Written exercise: Repeat the part of the post on Quebec's school language rules starting with "This is really" and going on through "education for their kids.", but switch "folks" to "parents" everywhere it appears.

Frame This: Buying Rights or Denying Rights

Yes, readers of the Spew may be tired of posts about language politics in Quebec, but when a guy has got to spew, a guy has got to spew.  The latest: Pauline Marois, leader of the separatist Parti Quebecois, spoke yesterday about what her party would do after it wins the next election: repeal the Liberal bill 103 that would provide some mechanism for immigrants and Francophones to have their kids be educated in English.

This is really some pretty clever framing of the issue.  The status quo allows folks to send their kids to unsubsidized private English schools (there are very few of these).  The new bill would let folks send their kids for three years to such schools and then they would be eligible for English public schools.  This is all happening because the Canadian Supreme Court ruled against the previous modification to the status quo ante--that kids would become eligible after one year of private school in English.  Marois and the PQ are arguing that the new "pathway" lets the rich buy rights that the rest of the population does not have.  Oooooh.  Rights buying!!!  Nicely framed as to make it look like the issue is of rich Anglophone immigrants buying their way into English education for their kids.

Of course, one could take a different approach, and say that the PQ is denying people the freedom to choose for themselves what is best for their kids.  This would mean that all are denied rights, not just the rich.  On occasion, Marois and other PQ folks have said exactly that and then retreated.  Oops.  So, Marois has to argue that the Canadian Supreme Court is an alien entity with no jurisdiction in Quebec, which is what she does:

Calling the Supreme Court "a tribunal exclusively controlled by another nation," Marois says the PQ would use the notwithstanding clause to extend the French language charter to include all private schools.

Information shown:
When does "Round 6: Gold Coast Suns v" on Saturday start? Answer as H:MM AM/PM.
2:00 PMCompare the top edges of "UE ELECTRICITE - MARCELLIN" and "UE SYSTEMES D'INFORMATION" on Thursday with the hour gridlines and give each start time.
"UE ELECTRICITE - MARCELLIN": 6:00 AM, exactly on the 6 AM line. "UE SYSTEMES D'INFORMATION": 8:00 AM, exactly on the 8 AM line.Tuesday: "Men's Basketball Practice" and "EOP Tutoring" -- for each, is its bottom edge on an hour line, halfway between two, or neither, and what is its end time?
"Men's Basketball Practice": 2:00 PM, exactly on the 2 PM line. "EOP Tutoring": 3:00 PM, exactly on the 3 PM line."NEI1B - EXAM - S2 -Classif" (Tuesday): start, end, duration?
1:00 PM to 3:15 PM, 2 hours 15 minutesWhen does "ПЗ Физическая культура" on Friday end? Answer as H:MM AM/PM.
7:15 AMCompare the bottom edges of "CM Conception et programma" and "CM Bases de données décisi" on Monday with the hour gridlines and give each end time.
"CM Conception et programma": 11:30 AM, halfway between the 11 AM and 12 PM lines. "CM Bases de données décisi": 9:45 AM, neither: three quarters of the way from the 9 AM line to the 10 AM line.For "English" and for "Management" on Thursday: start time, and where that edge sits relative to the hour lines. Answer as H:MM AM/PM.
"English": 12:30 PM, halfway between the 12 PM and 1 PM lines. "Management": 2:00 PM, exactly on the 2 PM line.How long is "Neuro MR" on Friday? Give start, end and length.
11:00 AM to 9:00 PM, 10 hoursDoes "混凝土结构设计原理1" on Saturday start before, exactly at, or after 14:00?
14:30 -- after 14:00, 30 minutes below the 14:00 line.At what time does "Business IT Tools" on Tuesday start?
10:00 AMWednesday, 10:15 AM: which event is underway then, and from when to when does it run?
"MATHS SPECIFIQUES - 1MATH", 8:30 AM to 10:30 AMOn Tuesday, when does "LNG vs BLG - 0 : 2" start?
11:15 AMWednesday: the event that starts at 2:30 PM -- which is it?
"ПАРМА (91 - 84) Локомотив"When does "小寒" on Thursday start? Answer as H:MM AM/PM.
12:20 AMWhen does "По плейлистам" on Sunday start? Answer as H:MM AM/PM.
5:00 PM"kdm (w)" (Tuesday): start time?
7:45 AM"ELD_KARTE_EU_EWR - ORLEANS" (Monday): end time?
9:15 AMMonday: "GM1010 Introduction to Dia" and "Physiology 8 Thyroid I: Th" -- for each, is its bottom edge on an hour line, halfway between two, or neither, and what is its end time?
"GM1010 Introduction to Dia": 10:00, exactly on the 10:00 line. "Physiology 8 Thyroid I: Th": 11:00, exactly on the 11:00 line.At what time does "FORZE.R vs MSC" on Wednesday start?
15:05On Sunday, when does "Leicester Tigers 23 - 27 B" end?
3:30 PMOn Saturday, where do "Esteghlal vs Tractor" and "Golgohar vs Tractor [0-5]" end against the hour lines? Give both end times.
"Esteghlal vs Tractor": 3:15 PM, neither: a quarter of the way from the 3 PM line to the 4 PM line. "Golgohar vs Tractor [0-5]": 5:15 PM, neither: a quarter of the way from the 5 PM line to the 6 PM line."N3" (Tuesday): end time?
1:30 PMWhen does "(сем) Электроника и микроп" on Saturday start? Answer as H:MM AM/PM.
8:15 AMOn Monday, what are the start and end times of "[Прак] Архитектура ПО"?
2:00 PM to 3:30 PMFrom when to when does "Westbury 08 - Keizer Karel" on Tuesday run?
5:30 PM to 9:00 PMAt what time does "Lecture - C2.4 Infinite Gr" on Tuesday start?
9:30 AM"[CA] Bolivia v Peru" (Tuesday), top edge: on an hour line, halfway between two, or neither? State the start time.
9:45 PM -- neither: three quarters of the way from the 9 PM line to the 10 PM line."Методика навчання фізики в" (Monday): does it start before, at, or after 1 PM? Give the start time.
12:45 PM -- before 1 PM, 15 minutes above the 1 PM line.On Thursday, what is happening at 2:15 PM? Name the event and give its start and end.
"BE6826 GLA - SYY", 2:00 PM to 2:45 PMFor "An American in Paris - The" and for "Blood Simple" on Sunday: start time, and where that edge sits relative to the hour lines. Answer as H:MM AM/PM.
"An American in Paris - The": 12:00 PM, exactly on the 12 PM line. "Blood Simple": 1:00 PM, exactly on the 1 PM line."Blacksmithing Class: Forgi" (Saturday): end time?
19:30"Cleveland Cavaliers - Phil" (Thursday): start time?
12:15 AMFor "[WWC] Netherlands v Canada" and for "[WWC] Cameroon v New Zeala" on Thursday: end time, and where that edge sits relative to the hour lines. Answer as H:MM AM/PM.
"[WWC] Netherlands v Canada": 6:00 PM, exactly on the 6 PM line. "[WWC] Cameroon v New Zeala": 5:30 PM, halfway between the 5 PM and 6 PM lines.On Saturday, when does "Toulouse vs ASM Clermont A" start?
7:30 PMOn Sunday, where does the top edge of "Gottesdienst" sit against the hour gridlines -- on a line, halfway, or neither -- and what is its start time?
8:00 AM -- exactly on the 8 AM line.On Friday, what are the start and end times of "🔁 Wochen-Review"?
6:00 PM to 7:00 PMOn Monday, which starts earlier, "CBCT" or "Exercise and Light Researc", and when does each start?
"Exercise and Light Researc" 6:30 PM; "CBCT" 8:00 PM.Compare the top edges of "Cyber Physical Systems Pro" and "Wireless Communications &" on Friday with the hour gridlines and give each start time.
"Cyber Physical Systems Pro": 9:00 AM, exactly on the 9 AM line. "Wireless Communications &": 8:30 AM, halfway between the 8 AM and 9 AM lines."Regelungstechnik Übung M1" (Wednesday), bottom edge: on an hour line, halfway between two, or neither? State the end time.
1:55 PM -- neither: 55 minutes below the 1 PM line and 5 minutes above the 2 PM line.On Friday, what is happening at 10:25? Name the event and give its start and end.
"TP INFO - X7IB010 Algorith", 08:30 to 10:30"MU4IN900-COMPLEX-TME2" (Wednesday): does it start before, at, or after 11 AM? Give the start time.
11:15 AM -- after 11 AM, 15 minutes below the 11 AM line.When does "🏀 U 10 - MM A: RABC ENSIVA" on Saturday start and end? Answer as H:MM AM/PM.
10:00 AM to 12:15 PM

The reply:
This is really some pretty clever framing of the issue.  The status quo allows parents to send their kids to unsubsidized private English schools (there are very few of these).  The new bill would let parents send their kids for three years to such schools and then they would be eligible for English public schools.  This is all happening because the Canadian Supreme Court ruled against the previous modification to the status quo ante--that kids would become eligible after one year of private school in English.  Marois and the PQ are arguing that the new "pathway" lets the rich buy rights that the rest of the population does not have.  Oooooh.  Rights buying!!!  Nicely framed as to make it look like the issue is of rich Anglophone immigrants buying their way into English education for their kids.